Osteoporosis and subsequent fracture are a major cause of morbidity and mortality. It is defined by low bone mass, and has many etiologies with different patterns of bone loss. Corticosteroid therapy is a contributor to the development of osteoporosis. Steroids cause bone loss by a variety of complex mechanisms. It has been suggested that patients initiating steroids should receive preventative therapy (calcium, Vitamin D, estrogens or bisphosphonates).
To assess the effects of calcium and vitamin D compared to calcium alone or placebo in the prevention of bone loss in patients taking systemic corticosteroids.

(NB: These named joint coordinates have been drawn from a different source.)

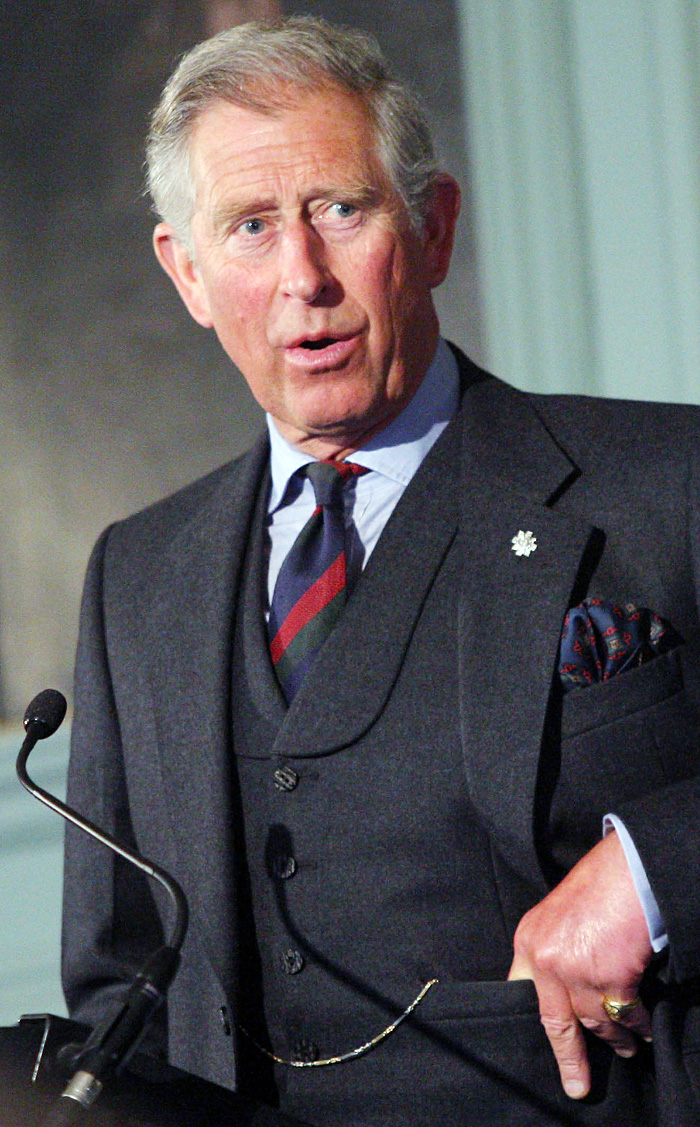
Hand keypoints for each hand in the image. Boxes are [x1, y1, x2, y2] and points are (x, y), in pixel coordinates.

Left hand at [508, 831, 652, 1099]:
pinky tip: (646, 1031)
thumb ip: (555, 948)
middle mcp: (546, 959)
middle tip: (576, 1086)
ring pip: (596, 1023)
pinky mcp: (611, 977)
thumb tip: (564, 989)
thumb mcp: (560, 914)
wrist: (631, 866)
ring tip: (627, 1048)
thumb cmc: (601, 884)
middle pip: (555, 1023)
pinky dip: (639, 1026)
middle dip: (569, 1059)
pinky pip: (626, 1016)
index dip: (532, 1021)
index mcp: (529, 940)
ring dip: (615, 1039)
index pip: (522, 992)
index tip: (540, 1045)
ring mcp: (577, 971)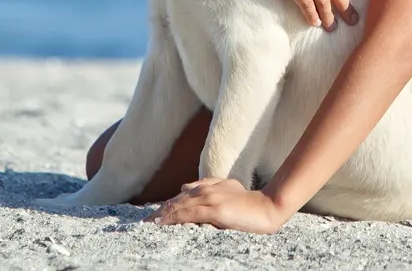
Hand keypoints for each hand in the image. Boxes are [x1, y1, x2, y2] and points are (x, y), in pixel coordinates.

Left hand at [145, 178, 289, 232]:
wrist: (268, 207)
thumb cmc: (250, 203)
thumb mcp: (228, 189)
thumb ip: (208, 186)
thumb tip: (185, 187)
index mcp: (209, 186)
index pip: (181, 196)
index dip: (166, 206)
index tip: (153, 215)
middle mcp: (206, 190)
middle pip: (176, 201)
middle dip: (159, 212)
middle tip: (144, 223)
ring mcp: (210, 198)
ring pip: (179, 206)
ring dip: (161, 216)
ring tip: (148, 225)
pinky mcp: (215, 209)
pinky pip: (188, 214)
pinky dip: (173, 218)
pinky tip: (163, 223)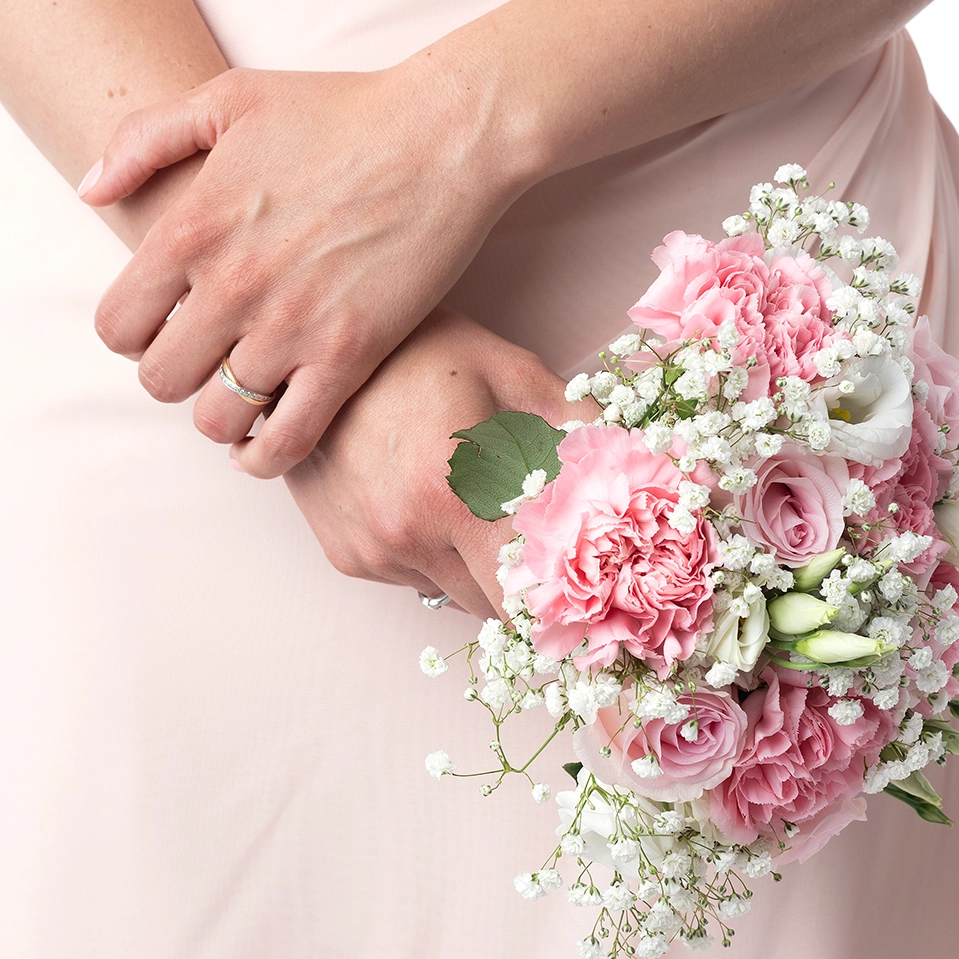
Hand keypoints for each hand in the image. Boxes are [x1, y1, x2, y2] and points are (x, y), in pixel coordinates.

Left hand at [78, 57, 542, 476]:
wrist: (445, 136)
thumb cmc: (341, 110)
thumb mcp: (230, 96)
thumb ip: (142, 137)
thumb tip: (89, 191)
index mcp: (191, 227)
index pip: (116, 327)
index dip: (133, 334)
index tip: (165, 324)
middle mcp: (231, 286)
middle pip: (160, 381)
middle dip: (176, 375)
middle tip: (207, 358)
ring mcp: (291, 327)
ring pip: (218, 419)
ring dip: (224, 414)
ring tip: (243, 393)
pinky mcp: (348, 355)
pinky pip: (286, 439)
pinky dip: (267, 455)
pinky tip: (269, 440)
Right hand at [280, 308, 570, 615]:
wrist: (310, 349)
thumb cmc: (421, 350)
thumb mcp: (512, 372)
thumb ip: (580, 428)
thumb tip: (648, 466)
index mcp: (459, 495)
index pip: (529, 600)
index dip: (566, 607)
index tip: (593, 600)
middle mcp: (409, 537)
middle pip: (495, 609)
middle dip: (525, 584)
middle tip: (543, 542)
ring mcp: (373, 552)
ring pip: (454, 594)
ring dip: (475, 566)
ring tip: (471, 501)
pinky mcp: (346, 556)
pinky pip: (412, 579)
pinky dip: (432, 554)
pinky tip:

We searched the Cochrane Musculoskeletal trials register, Cochrane Controlled Trials Register, EMBASE and MEDLINE up to 1996. We also conducted a hand search of abstracts from various scientific meetings and reference lists of selected trials.
All randomized trials comparing calcium and vitamin D to calcium alone or placebo in patients taking systemic corticosteroids.
Data was abstracted from trials by two investigators. Methodological quality was assessed in a similar manner. Analysis was performed using fixed effects models.
Five trials were included, with 274 patients. The analysis was performed at two years after starting calcium and vitamin D. There was a significant weighted mean difference (WMD) between treatment and control groups in lumbar (WMD 2.6 (95% CI 0.7, 4.5), and radial bone mineral density (WMD 2.5 (95%CI 0.6, 4.4). The other outcome measures (femoral neck bone mass, fracture incidence, biochemical markers of bone resorption) were not significantly different.